▶ _SOURCE PASSAGE_:
┌──

2 Investment Ideas for Value Investors

The goal in value investing is to buy a stock when it trades at a significant discount to fair value in order to hold it until the price finally catches up to the intrinsic worth of the underlying business. Here are two investment ideas that have surfaced in the tech sector that could make great value investments.

Apple (NASDAQ: AAPL  )
It's no secret that Apple is a cheap stock. But a discounted cash flow valuation helps add a bit of perspective on exactly how cheap Apple really is.

In a discounted cash flow valuation, you simply discount future cash flows by the required rate of return that would convince you to invest in stocks to find the present value of these cash flows. I've used a discount rate of 10%, which is typical. Next, I estimated that Apple's annual free cash flow will stay at today's levels. To be conservative, I didn't add any asset value, like excess cash, to intrinsic value.

The result? Apple's shares are worth $468 per share. In other words, at $417 the stock trades 11% below its fair value.

└──

▶ _RECORDED INFORMATION_:
┌──

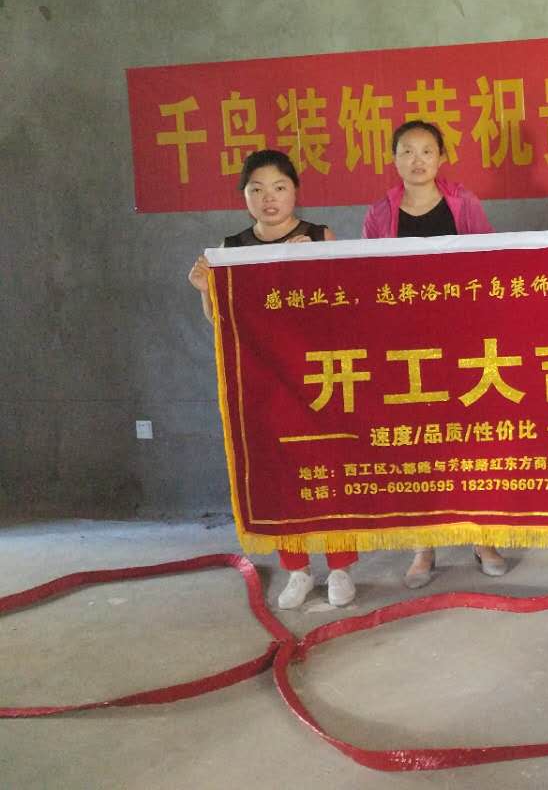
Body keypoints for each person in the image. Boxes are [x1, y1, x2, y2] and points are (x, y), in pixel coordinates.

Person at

└──

▶ _TASK DETAILS_: Continue the article on value investing ideas, starting right after its last sentence.

▶ _RESPONSE FOR THIS EXERCISE_:
An 11% margin of safety, of course, isn't significant enough to convince a value investor to jump in. However, I was extremely conservative in my assumptions. Consider some of these facts:

  • Apple's share repurchase program will effectively reduce outstanding shares by about 15%. 
  • Apple's cash hoard of $144.7 billion is no joke, and it should be considered in any valuation.
  • It's easy to say Apple is doomed, but analysts don't think so. The 46 analysts covering Apple on Yahoo! Finance, on average, project EPS to increase 20.88% per annum over the next five years.

What happens to the valuation if we adjust our growth assumptions a bit higher? Estimating 3% annual growth in free cash flow for the next 10 years, and no growth beyond that, the fair value of Apple shares is $574.84. With this estimate, shares today trade at a 27% margin of safety.

If Apple's not undervalued, the company is at least reasonably priced.

Baidu (NASDAQ: BIDU  )
Watching Baidu's operating margin contract by 1,200 basis points year over year to 37% when the company reported earnings last week wasn't fun. Even worse, a 37% operating margin is 1,500 basis points below the company's peak operating margin in 2011. But does this mean Baidu's growth story is over? Far from it.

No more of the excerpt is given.